O little town of Bethlehem
It was our last day in Palestine. We were in Bethlehem to visit the Church of the Nativity. We had already been to the Walled Off hotel for coffee and to look at Bansky’s and others’ graffiti. The most heavily decorated section of the Separation wall is to be found in Bethlehem. Amazing graffiti that declares ‘make hummus not walls’ ‘resistance is futile’ words from Pink Floyd’s ‘Just another brick in the wall’ painted by Roger Waters. But the wall is not made of brick it is an eight metre high concrete wall separating Israel and its illegal settlements from the shrinking portion of land that the Palestinians are permitted to live on. An apartheid wall. Banksy’s graffiti shows a little girl with a handful of helium balloons rising into the air to float over the wall; he has painted a ladder to scale it. Rather pointless really as this ‘holy’ land between Lebanon, Syria, Jordan, Egypt and the Mediterranean Sea is populated by Jews and Palestinians who live almost entirely separately, even in the sacred space of their shared city of Jerusalem.

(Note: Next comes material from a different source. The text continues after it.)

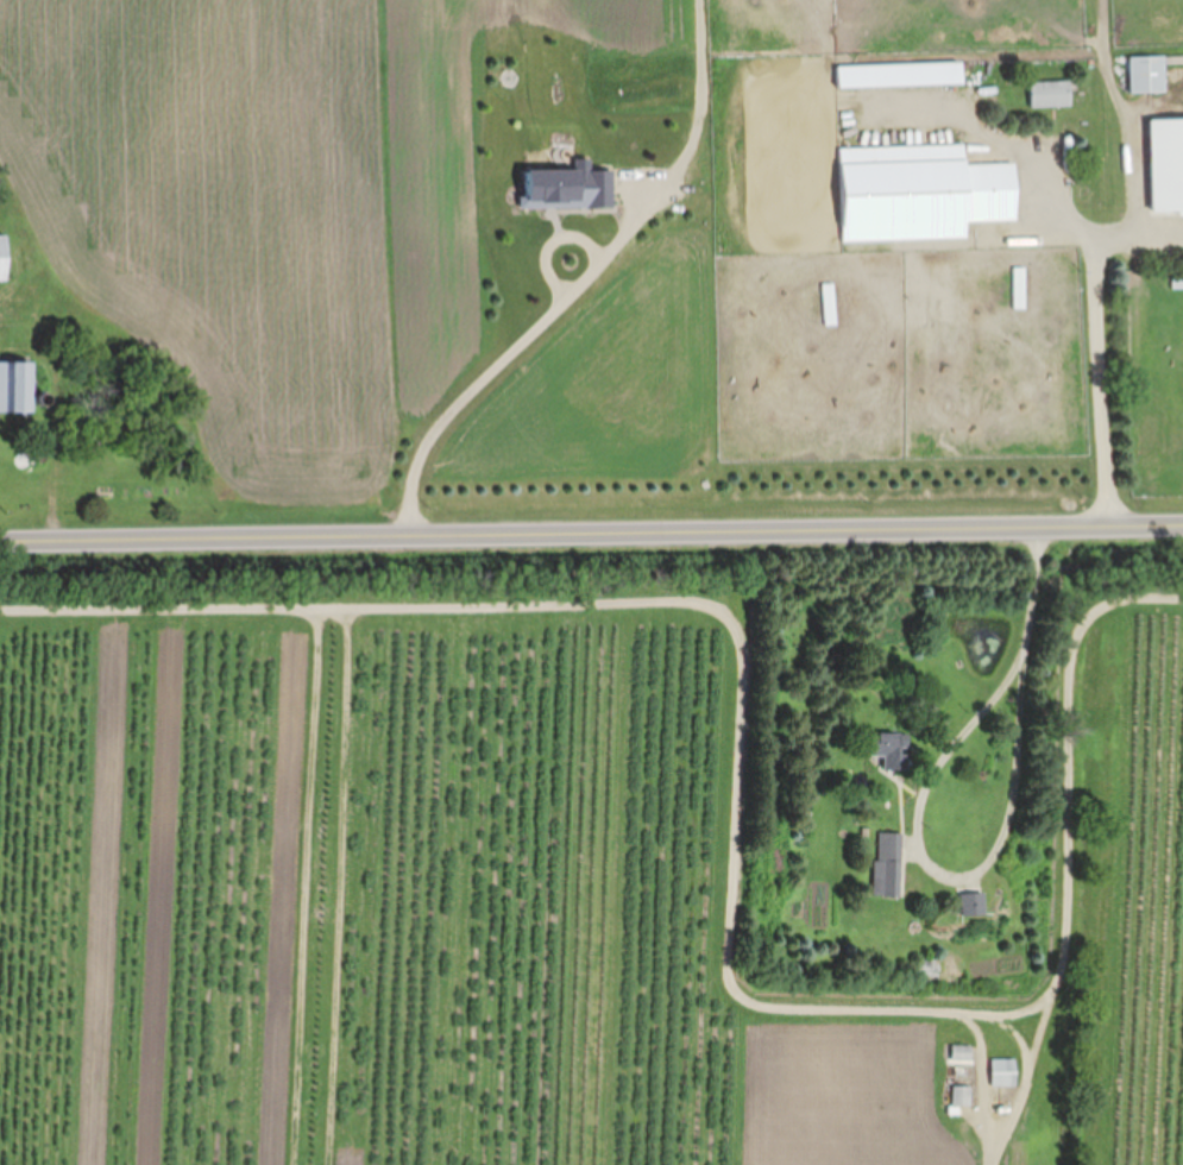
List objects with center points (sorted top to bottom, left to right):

The Church of the Nativity is entered through a tiny entrance, the Door of Humility, that requires a low bow to enter into a space that the three Christian sects – Catholics, Greek Orthodox and Armenians – tussle over for custodianship. The January day when we visited there were hordes of tourists/religious pilgrims milling around praying and saying devotions and forming long queues to bow again to go through an even humbler entrance, into a grotto to touch the star which they claim marks the spot where Jesus was born. I don’t think I had heard the word manger since leaving school, but here it was across from the star in the tiny grotto with a plastic baby, just like the one in the Nativity scene re-enacted around the world every Christmas.

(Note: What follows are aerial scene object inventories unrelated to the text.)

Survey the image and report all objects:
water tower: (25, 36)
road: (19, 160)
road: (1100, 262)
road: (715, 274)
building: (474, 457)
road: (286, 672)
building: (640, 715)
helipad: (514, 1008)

Bethlehem today is very unlike the ‘peace on earth and goodwill to all men’ Christmas card sentiment that is produced every year on religious cards. It is divided and almost entirely surrounded by the separation wall. In Bethlehem Rachel’s Tomb, a site sacred to the three Abrahamic religions – Judaism, Islam and Christianity, is on the Israeli side of the fence, although we are in Occupied Palestine! Religious rules for living, with no porous edges for compromise, make co-existence near impossible. The religious war of secular versus religious and Jew versus Muslim is further exacerbated by Jewish immigrants from all over the world, known as ‘settlers’, who believe it is their land, their birthright. That same land is considered ‘home’ to thousands of Palestinian refugees who wish to return there.
Our guide to the Church of the Nativity shocked us into silence as we left him. He said ‘In a week you will be home; back in your own life and you will forget us.’ Of course in one way that is true, we are back in our own lives. We may have been dumbstruck by the bold veracity of his words but once you have seen with your own eyes you cannot forget. You cannot forget how difficult everyday life is for everyone who lives in this disputed territory; how complex and intractable a problem we have created here; how little global resolve there is to solving it.